>>>
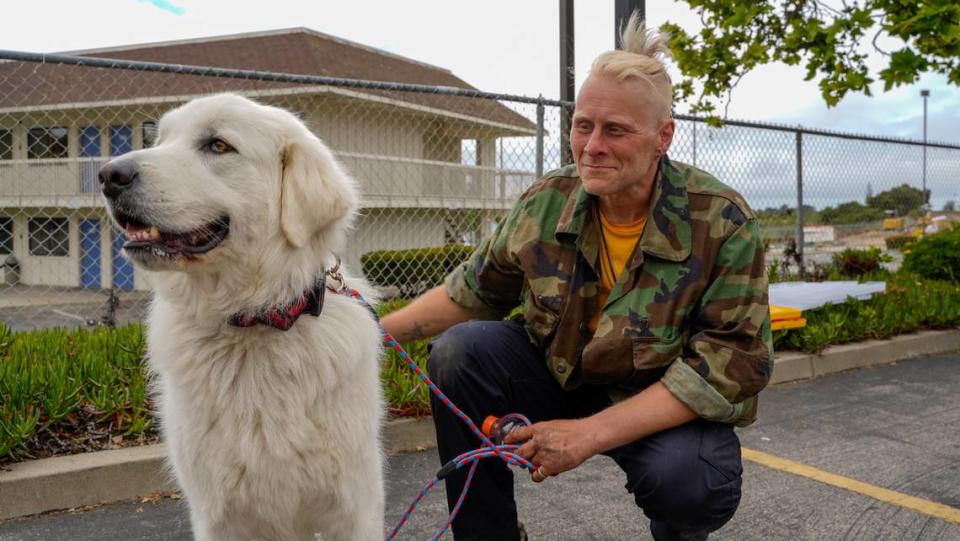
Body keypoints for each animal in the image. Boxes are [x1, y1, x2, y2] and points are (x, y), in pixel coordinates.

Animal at [97, 94, 382, 540]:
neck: (251, 323)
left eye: (218, 145)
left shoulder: (355, 510)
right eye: (161, 139)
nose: (109, 175)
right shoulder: (217, 515)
<<<
* _What you will do_
Copy out each record shown above without alteration, skipping any picture.

* _Completed task_
Body keypoints for each animal in the image. Boxes are [x1, y1, x2, y2] and points are (x, y), in pixel coordinates.

Animal at [97, 94, 382, 540]:
neck: (251, 323)
left eye: (218, 145)
left shoulder: (355, 510)
right eye: (161, 139)
nose: (109, 175)
right shoulder: (217, 515)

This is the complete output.